While there is no evidence that Rove tried to obtain compromising sexual material about Siegelman, a number of sources claim that Rove was fixated on destroying the popular Democrat’s political career. Siegelman himself claimed as much to Democracy Now’s Amy Goodman in 2012.

“No one wants to go to prison for something that is not a crime, and especially one orchestrated by Karl Rove,” Siegelman said. “Everyone remembers the eight attorney—the eight U.S. attorneys who were fired by Rove during the Bush administration because they would not pursue political prosecutions. Well, the U.S. attorney in Alabama, appointed by Bush, vetted by Rove, pursued a political prosecution, and this is the flip side of that congressional investigation that stirred up a stink about how Rove was using the Department of Justice as a political weapon.”

He added that because a number of casino interests and powerful Alabama politicians opposed Siegelman’s effort to establish a lottery that would help Alabama’s low-income students get a free college education, they worked with Rove to destroy him.

“I was raising money, and I had asked a gentleman to raise money for this state referendum,” Siegelman said. “He did, and later I appointed him to the same board on which he had served through three previous governors. And it’s interesting to note that all three of these previous governors had received contributions directly from this CEO. I received a contribution, but it went to a referendum campaign, yet I was targeted and convicted with—for bribery.”

He added, “The other interesting note here is that the judge lowered the standard by which juries can convict to not an expressed quid pro quo or an explicitly asserted quid pro quo, but, in my case, an implied quid pro quo. So, now we have a standard in Alabama where people can be convicted not on evidence that they actually got together and decided to swap money for favors, but to allow the jury to assume or to imply that there was such a deal.”

In 2017 a documentary called “Atticus v. Architect: The Political Assassination of Don Siegelman” directed and written by Steve Wimberly, chronicled the numerous individuals who believed Siegelman was unjustly targeted by Rove and other powerful Republicans.

“Insiders, both Republicans and Democrats alike, have come together to tell the world about the horrible injustice that occurred in this case, and reveal the overwhelming evidence of judicial misconduct remained hidden for far too long,” the press release explained. “The prosecutor that indicted Siegelman for bribery was married to the campaign manager of Siegelman's opponent in an upcoming election. Prosecutors were allowed to get away with a staggering degree of prosecutorial misconduct including.
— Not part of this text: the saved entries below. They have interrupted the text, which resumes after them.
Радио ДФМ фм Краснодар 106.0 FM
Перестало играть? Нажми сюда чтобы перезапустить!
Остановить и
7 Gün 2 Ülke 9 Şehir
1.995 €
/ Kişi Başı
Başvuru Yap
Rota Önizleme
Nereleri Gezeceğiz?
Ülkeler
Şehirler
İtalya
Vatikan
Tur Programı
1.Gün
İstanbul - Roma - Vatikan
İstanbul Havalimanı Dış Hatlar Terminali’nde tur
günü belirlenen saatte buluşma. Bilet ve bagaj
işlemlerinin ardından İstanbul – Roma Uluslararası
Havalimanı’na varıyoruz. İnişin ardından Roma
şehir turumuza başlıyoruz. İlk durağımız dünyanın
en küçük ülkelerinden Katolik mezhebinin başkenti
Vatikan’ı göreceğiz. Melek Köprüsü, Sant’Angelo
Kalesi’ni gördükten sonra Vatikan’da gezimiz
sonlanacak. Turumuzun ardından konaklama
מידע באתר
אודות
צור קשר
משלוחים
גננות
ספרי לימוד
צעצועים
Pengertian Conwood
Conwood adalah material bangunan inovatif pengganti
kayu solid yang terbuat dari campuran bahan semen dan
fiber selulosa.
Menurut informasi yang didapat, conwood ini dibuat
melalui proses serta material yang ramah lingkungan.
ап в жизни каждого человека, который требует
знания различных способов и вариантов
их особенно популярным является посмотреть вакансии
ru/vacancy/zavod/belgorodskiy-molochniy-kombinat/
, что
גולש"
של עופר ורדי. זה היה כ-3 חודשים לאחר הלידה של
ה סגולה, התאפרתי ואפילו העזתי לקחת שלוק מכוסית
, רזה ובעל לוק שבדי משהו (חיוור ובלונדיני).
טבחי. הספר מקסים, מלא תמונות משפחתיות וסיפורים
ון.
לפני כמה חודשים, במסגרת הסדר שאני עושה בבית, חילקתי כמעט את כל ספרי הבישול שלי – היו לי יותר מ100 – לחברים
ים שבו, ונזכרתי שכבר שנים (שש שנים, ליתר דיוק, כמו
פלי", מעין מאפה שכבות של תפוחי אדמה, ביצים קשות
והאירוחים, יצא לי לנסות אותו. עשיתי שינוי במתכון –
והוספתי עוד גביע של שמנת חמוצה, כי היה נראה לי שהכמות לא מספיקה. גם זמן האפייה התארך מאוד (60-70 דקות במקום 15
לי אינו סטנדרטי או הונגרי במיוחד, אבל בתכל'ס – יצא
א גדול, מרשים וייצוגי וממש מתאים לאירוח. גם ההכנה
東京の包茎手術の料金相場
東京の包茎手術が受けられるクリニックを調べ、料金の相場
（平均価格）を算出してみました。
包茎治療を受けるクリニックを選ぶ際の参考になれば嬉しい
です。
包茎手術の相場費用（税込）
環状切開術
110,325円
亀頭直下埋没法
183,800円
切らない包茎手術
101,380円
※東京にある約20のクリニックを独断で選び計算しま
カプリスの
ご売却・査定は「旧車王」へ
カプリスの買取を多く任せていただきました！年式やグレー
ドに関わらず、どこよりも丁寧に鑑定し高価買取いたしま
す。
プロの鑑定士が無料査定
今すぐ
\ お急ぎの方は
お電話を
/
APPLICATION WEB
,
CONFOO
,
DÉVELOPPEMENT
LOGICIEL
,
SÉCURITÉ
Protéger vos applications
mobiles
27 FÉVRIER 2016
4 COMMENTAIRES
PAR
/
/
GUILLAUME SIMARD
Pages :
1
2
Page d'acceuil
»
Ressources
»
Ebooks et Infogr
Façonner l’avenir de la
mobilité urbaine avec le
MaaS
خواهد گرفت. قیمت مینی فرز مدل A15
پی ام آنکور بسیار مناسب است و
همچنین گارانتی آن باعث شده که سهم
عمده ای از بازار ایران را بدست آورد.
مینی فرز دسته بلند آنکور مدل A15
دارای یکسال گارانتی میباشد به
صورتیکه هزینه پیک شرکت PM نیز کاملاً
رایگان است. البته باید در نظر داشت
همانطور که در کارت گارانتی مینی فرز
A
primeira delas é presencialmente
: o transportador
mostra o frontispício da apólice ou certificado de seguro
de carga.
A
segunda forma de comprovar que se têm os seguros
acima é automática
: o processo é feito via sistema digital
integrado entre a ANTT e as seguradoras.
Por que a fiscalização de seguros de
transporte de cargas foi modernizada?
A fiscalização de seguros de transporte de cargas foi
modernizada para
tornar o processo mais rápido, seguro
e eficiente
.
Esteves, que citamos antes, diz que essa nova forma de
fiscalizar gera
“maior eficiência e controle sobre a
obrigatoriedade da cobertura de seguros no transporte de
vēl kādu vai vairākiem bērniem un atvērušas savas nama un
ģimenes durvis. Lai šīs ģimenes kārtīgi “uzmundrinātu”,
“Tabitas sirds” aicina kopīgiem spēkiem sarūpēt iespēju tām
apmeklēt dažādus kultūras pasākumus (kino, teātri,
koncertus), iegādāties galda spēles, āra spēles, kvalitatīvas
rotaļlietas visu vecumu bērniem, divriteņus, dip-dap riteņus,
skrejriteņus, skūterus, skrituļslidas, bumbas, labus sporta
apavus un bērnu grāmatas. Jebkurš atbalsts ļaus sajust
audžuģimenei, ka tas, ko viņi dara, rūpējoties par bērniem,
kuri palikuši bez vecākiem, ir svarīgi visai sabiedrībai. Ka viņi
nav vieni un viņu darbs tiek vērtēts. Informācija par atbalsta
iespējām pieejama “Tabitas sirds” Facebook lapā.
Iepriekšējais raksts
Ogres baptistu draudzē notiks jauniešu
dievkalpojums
Siegelman political foe, Mark Fuller, was selected to preside over the trial, and has since been forced off the bench for ethics violations.”

It added, “The judicial abuse and malfeasance ran so deep, that for the first time in American history, 113 former States Attorneys General from both parties united together to protest the deliberate injustice that was directed at former Gov. Siegelman.”